● **Your assignment**
Once the pictures are set aside, retype the remaining entries exactly.

*** Records

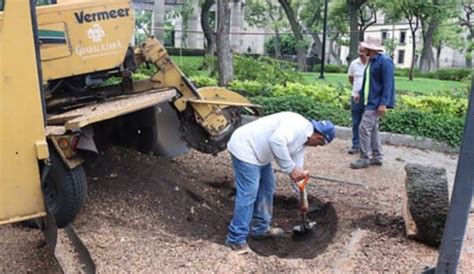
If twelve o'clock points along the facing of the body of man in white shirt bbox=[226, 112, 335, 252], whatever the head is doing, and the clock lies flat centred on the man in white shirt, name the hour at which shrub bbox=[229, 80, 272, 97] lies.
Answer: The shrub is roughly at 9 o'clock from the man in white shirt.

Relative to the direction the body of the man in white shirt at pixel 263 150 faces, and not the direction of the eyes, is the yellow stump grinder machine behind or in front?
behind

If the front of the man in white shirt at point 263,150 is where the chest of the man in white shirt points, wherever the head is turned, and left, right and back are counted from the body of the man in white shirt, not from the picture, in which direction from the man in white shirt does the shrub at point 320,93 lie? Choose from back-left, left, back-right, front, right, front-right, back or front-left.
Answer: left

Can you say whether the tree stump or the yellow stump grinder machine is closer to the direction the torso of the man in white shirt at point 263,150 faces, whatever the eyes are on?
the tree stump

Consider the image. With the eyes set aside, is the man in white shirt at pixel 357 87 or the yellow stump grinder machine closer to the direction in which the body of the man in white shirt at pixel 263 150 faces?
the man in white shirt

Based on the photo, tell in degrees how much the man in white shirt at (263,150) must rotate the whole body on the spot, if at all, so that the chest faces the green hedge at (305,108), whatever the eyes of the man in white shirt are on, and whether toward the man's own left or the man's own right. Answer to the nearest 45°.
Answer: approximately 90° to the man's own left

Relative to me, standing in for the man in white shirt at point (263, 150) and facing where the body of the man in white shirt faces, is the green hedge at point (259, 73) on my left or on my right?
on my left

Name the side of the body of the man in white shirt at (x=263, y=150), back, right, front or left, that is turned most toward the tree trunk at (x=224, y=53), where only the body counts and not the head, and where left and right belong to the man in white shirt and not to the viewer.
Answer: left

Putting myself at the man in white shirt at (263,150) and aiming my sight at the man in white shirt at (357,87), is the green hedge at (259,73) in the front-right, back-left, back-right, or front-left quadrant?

******

● **Answer for this exercise**
If twelve o'clock points along the facing of the body of man in white shirt bbox=[226, 112, 335, 252], whatever the head is doing, and the clock lies flat centred on the man in white shirt, name the hour at which shrub bbox=[229, 80, 272, 97] lies.
Answer: The shrub is roughly at 9 o'clock from the man in white shirt.

Relative to the direction the body of the man in white shirt at pixel 263 150 faces, and not the direction of the eyes, is the yellow stump grinder machine behind or in front?
behind

If the front of the man in white shirt at point 263,150 is where the chest of the man in white shirt points, wherever the head is turned, and left, right and back are counted from the body of the man in white shirt, not from the picture, in which direction from the man in white shirt does the shrub at point 320,93 lie? Choose from back-left, left, back-right, front, right, front-right, back or front-left.
Answer: left

Can you say whether the tree stump or the yellow stump grinder machine is closer to the direction the torso of the man in white shirt at point 263,150 faces, whatever the eyes are on?
the tree stump

Consider the image. With the eyes set aside, is the man in white shirt at pixel 357 87 or the yellow stump grinder machine closer to the direction in which the body of the man in white shirt at pixel 263 150 faces?
the man in white shirt

Based on the photo, tell in degrees how much the man in white shirt at (263,150) must rotate the whole body on the spot, if at all, so that the chest faces the green hedge at (305,108), whatever the eyes of the man in white shirt are on, and whether toward the man's own left or the man's own right. Answer to the nearest 45°.
Answer: approximately 90° to the man's own left

Relative to me, standing in for the man in white shirt at point (263, 150) and facing where the body of the man in white shirt faces, is the green hedge at point (259, 73) on my left or on my right?
on my left

Name the side of the body of the man in white shirt at (x=263, y=150), back, right, front or left, that is turned most toward the tree trunk at (x=224, y=53), where only the body counts and not the head, and where left and right belong to the man in white shirt and not to the viewer.
Answer: left

Putting myself at the man in white shirt at (263,150) and aiming my sight at the man in white shirt at (357,87), is the green hedge at (259,73) in the front-right, back-left, back-right, or front-left quadrant?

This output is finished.